The difference between $|\psi \rangle \otimes |\phi \rangle$ (an element of $H_1 \otimes H_2$) and $|\psi \rangle \otimes \langle \phi|$ (an element of $H_1 \otimes H_2'$) should be now evident.

It is also clear that $|\psi \rangle \otimes \langle \phi|$ defines a *continuous* operator $H_2 \to H_1$. Also infinite linear combinations of these operators, assumed to be convergent with respect to the natural scalar product on $H_1 \otimes H_2'$, define continuous linear operators $H_2 \to H_2$. These operators are **compact** (they transform bounded sets into compact sets) and satisfy a further property regarding the notion of *trace* which characterizes them as **Hilbert-Schmidt operators** from $H_2$ to $H_1$.

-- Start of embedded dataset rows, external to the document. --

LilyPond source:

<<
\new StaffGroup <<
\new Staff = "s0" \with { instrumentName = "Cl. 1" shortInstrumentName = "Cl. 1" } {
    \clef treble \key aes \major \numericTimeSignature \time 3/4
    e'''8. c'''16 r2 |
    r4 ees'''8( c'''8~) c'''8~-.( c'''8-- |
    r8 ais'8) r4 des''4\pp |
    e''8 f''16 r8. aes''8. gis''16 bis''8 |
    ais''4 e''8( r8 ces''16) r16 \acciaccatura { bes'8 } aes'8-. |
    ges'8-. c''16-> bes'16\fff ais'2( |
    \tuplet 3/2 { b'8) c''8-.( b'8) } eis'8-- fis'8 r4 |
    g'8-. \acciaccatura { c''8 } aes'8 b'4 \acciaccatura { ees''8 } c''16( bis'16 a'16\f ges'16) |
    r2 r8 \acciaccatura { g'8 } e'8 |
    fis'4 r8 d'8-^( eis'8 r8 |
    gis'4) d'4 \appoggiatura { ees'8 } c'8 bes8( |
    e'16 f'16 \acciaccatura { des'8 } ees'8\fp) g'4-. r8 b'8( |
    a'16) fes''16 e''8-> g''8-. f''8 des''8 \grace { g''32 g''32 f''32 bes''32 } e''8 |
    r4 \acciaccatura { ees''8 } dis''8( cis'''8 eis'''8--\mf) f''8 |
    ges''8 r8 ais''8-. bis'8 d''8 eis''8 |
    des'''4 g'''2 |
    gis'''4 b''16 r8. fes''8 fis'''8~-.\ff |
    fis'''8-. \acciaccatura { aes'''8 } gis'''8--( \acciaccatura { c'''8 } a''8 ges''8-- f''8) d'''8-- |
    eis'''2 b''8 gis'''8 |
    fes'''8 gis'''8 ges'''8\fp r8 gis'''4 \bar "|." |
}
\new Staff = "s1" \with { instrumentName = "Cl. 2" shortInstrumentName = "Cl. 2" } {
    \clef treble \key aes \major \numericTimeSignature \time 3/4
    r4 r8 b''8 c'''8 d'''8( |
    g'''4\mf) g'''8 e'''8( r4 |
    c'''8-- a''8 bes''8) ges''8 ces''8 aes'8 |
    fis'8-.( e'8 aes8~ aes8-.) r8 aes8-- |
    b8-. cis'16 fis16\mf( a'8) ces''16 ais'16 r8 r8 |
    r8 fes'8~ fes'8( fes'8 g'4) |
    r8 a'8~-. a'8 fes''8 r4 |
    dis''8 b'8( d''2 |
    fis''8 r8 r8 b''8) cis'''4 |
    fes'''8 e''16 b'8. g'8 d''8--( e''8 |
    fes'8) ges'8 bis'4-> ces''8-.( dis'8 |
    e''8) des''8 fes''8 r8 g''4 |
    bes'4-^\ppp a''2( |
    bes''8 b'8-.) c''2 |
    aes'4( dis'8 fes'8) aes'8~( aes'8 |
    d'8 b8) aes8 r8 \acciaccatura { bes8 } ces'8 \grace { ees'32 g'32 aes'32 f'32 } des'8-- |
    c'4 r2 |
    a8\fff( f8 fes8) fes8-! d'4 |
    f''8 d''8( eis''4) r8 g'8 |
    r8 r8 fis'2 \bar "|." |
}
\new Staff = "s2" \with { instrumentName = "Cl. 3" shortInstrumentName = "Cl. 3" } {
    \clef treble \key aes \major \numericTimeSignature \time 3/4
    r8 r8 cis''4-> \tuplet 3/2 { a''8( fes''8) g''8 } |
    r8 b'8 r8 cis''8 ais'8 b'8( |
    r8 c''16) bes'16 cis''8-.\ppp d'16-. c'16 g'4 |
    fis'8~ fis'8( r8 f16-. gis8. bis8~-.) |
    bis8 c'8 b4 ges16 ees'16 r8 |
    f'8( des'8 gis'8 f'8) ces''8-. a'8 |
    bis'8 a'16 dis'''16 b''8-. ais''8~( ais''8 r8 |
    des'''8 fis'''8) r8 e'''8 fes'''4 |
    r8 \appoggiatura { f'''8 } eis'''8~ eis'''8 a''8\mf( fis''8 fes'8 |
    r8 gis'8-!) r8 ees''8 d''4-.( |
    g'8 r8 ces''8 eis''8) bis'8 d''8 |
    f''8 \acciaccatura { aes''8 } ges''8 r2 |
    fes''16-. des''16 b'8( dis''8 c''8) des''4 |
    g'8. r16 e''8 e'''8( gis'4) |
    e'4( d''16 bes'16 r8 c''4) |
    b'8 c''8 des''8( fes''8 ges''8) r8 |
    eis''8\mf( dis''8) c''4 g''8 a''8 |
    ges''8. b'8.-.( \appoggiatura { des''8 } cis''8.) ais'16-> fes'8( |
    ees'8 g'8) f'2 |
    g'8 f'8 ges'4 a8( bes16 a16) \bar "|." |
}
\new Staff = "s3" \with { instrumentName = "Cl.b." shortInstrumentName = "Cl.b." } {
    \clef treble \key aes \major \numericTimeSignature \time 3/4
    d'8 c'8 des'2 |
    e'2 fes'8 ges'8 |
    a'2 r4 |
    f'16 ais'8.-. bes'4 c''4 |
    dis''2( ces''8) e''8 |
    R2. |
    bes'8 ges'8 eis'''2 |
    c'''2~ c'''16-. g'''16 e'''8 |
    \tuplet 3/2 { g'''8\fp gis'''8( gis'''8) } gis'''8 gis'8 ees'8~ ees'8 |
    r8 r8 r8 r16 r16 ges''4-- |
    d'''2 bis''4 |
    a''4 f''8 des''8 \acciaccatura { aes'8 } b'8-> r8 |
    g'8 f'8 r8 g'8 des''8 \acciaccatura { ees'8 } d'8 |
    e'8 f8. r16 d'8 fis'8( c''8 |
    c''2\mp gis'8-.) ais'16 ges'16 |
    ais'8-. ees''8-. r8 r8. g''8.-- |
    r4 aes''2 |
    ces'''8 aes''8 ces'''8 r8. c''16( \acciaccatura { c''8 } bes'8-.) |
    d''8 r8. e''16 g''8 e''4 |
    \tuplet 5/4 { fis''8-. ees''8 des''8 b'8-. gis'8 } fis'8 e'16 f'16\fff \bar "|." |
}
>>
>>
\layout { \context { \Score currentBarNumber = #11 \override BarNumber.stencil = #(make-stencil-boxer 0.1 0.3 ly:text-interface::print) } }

As a final remark, notice that $I = \sum_k |\psi_k \rangle \langle \psi_k|$ referred to a Hilbert basis $\{\psi_k\}_{k\in K}$ does not belong to $H_1 \otimes H_2'$ in spite of the notation if $K$ is not finite! This is because that vector has no finite norm in $H_1 \otimes H_2'$ and the convergence of the series has to be interpreted exploiting another topology, the so-called *strong operator topology*.